━━ Available data

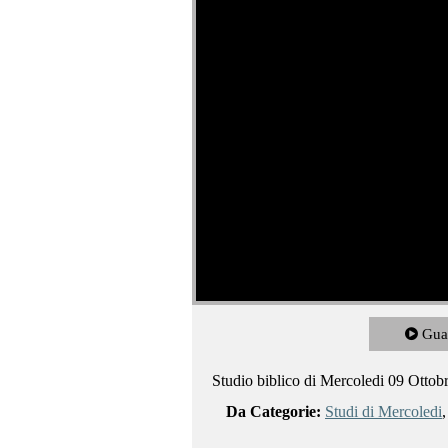
Gua
Studio biblico di Mercoledi 09 Ottob
Da Categorie:
Studi di Mercoledi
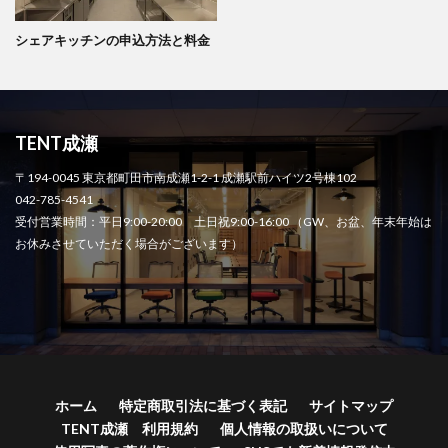
シェアキッチンの申込方法と料金
TENT成瀬
〒194-0045 東京都町田市南成瀬1-2-1 成瀬駅前ハイツ2号棟102
042-785-4541
受付営業時間：平日9:00-20:00 土日祝9:00-16:00 （GW、お盆、年末年始は
お休みさせていただく場合がございます）
ホーム
特定商取引法に基づく表記
サイトマップ
TENT成瀬 利用規約
個人情報の取扱いについて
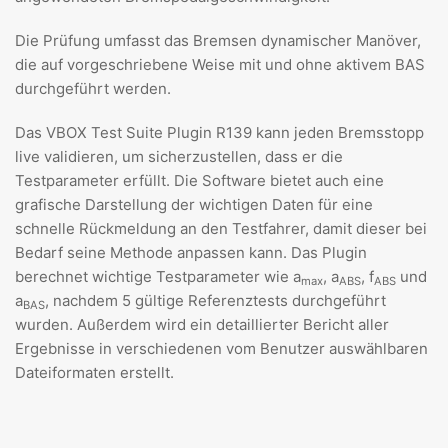
Die Prüfung umfasst das Bremsen dynamischer Manöver,
die auf vorgeschriebene Weise mit und ohne aktivem BAS
durchgeführt werden.
Das VBOX Test Suite Plugin R139 kann jeden Bremsstopp
live validieren, um sicherzustellen, dass er die
Testparameter erfüllt. Die Software bietet auch eine
grafische Darstellung der wichtigen Daten für eine
schnelle Rückmeldung an den Testfahrer, damit dieser bei
Bedarf seine Methode anpassen kann. Das Plugin
berechnet wichtige Testparameter wie a
, a
, f
und
max
ABS
ABS
a
, nachdem 5 gültige Referenztests durchgeführt
BAS
wurden. Außerdem wird ein detaillierter Bericht aller
Ergebnisse in verschiedenen vom Benutzer auswählbaren
Dateiformaten erstellt.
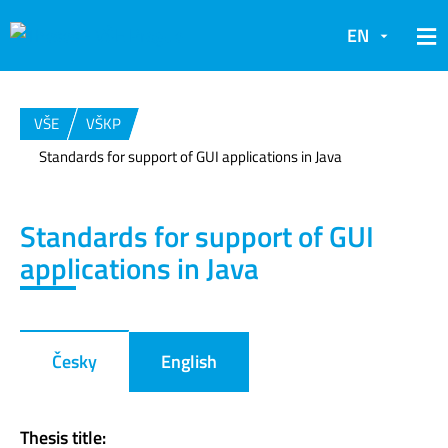
EN
VŠE
VŠKP
Standards for support of GUI applications in Java
Standards for support of GUI
applications in Java
Česky
English
Thesis title:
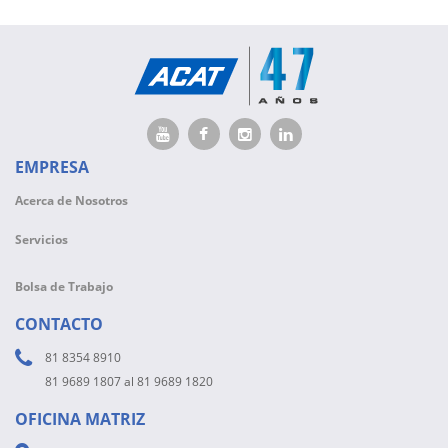
EMPRESA
Acerca de Nosotros
Servicios
Bolsa de Trabajo
CONTACTO
81 8354 8910
81 9689 1807 al 81 9689 1820
OFICINA MATRIZ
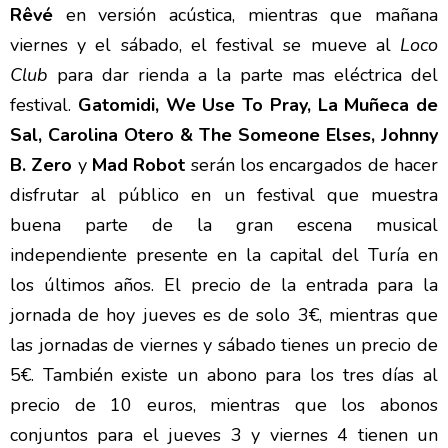
Rêvé
en versión acústica, mientras que mañana
viernes y el sábado, el festival se mueve al
Loco
Club
para dar rienda a la parte mas eléctrica del
festival.
Gatomidi, We Use To Pray, La Muñeca de
Sal, Carolina Otero & The Someone Elses, Johnny
B. Zero
y
Mad Robot
serán los encargados de hacer
disfrutar al público en un festival que muestra
buena parte de la gran escena musical
independiente presente en la capital del Turía en
los últimos años. El precio de la entrada para la
jornada de hoy jueves es de solo 3€, mientras que
las jornadas de viernes y sábado tienes un precio de
5€. También existe un abono para los tres días al
precio de 10 euros, mientras que los abonos
conjuntos para el jueves 3 y viernes 4 tienen un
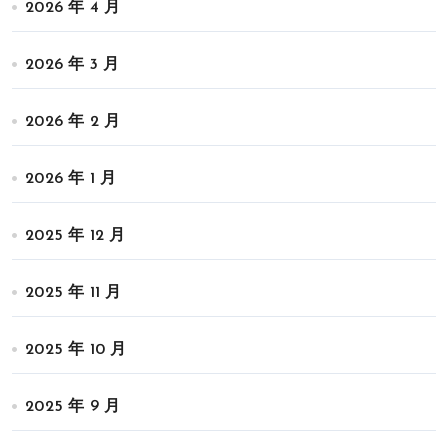
2026 年 4 月
2026 年 3 月
2026 年 2 月
2026 年 1 月
2025 年 12 月
2025 年 11 月
2025 年 10 月
2025 年 9 月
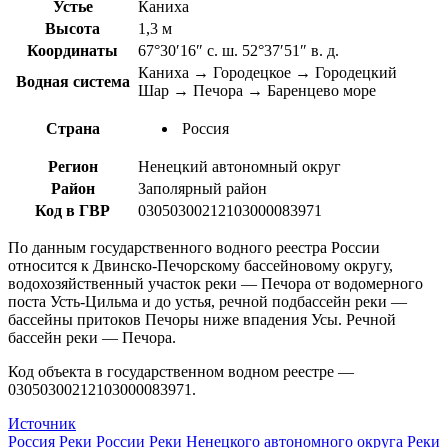
Устье
Каниха
Высота
1,3 м
Координаты
67°30′16″ с. ш. 52°37′51″ в. д.
Каниха → Городецкое → Городецкий
Водная система
Шар → Печора → Баренцево море
Страна
Россия
Регион
Ненецкий автономный округ
Район
Заполярный район
Код в ГВР
03050300212103000083971
По данным государственного водного реестра России
относится к Двинско-Печорскому бассейновому округу,
водохозяйственный участок реки — Печора от водомерного
поста Усть-Цильма и до устья, речной подбассейн реки —
бассейны притоков Печоры ниже впадения Усы. Речной
бассейн реки — Печора.
Код объекта в государственном водном реестре —
03050300212103000083971.
Источник
Россия
Реки России
Реки Ненецкого автономного округа
Реки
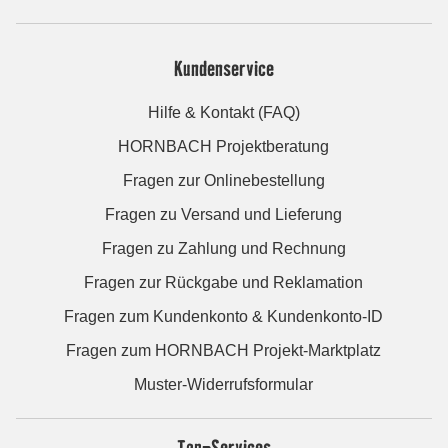
Kundenservice
Hilfe & Kontakt (FAQ)
HORNBACH Projektberatung
Fragen zur Onlinebestellung
Fragen zu Versand und Lieferung
Fragen zu Zahlung und Rechnung
Fragen zur Rückgabe und Reklamation
Fragen zum Kundenkonto & Kundenkonto-ID
Fragen zum HORNBACH Projekt-Marktplatz
Muster-Widerrufsformular
Top-Services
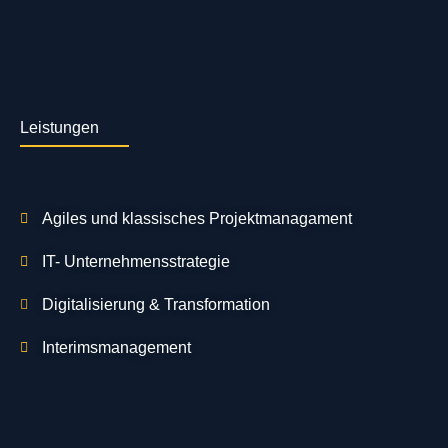
Leistungen
Agiles und klassisches Projektmanagament
IT- Unternehmensstrategie
Digitalisierung & Transformation
Interimsmanagement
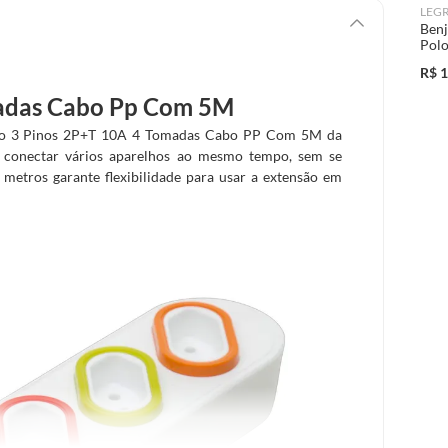
LEG
Benj
Pol
R$
1
madas Cabo Pp Com 5M
nsão 3 Pinos 2P+T 10A 4 Tomadas Cabo PP Com 5M da
 conectar vários aparelhos ao mesmo tempo, sem se
 metros garante flexibilidade para usar a extensão em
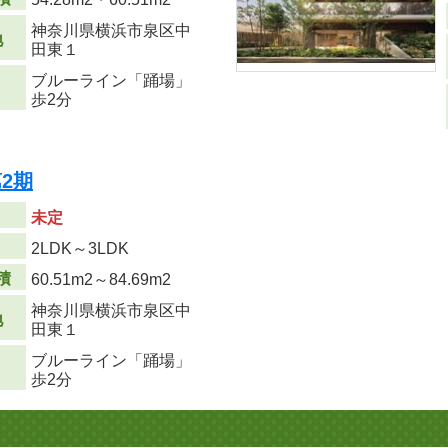
神奈川県横浜市泉区中
地
田東１
ブルーライン「踊場」
歩2分
2期
未定
り
2LDK～3LDK
積
60.51m
2
～84.69m
2
神奈川県横浜市泉区中
地
田東１
ブルーライン「踊場」
歩2分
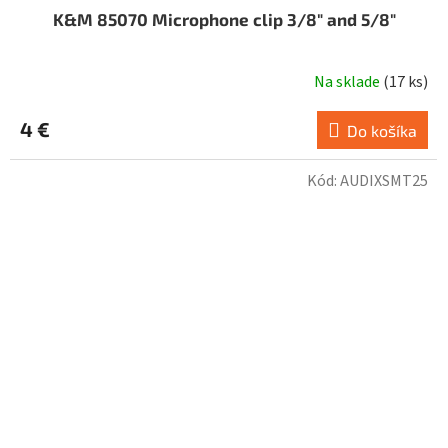
K&M 85070 Microphone clip 3/8" and 5/8"
Na sklade
(
17 ks
)
4 €
Do košíka
Kód:
AUDIXSMT25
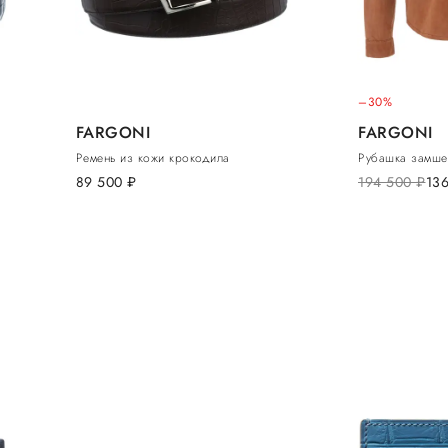
–30%
FARGONI
FARGONI
Ремень из кожи крокодила
Рубашка замше
89 500
руб.
194 500
руб.
13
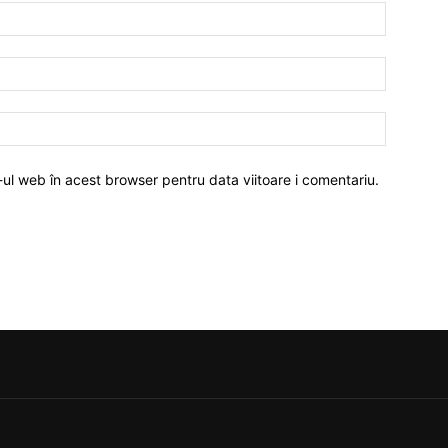
-ul web în acest browser pentru data viitoare i comentariu.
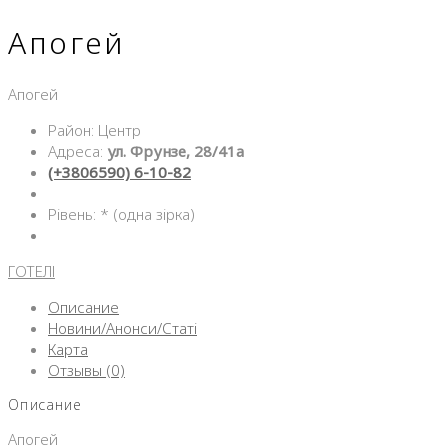
Апогей
Апогей
Район: Центр
Адреса:
ул. Фрунзе, 28/41а
(+3806590) 6-10-82
Рівень: * (одна зірка)
ГОТЕЛІ
Описание
Новини/Анонси/Статі
Карта
Отзывы (0)
Описание
Апогей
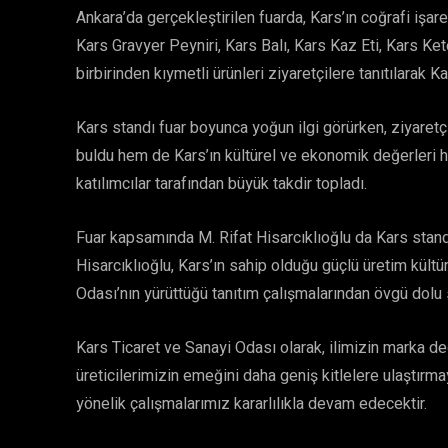
Ankara’da gerçekleştirilen fuarda, Kars’ın coğrafi işare
Kars Gravyer Peyniri, Kars Balı, Kars Kaz Eti, Kars Ke
birbirinden kıymetli ürünleri ziyaretçilere tanıtılarak 
Kars standı fuar boyunca yoğun ilgi görürken, ziyaretç
buldu hem de Kars’ın kültürel ve ekonomik değerleri hak
katılımcılar tarafından büyük takdir topladı.
Fuar kapsamında M. Rifat Hisarcıklıoğlu da Kars standı
Hisarcıklıoğlu, Kars’ın sahip olduğu güçlü üretim kült
Odası’nın yürüttüğü tanıtım çalışmalarından övgü dolu 
Kars Ticaret ve Sanayi Odası olarak, ilimizin marka değ
üreticilerimizin emeğini daha geniş kitlelere ulaştır
yönelik çalışmalarımız kararlılıkla devam edecektir.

━━━━

▸ What you will do
The answer is each line in which the word "Печора" occurs, copied from the material above.

▸ Your response
Шар → Печора → Баренцево море
водохозяйственный участок реки — Печора от водомерного
бассейн реки — Печора.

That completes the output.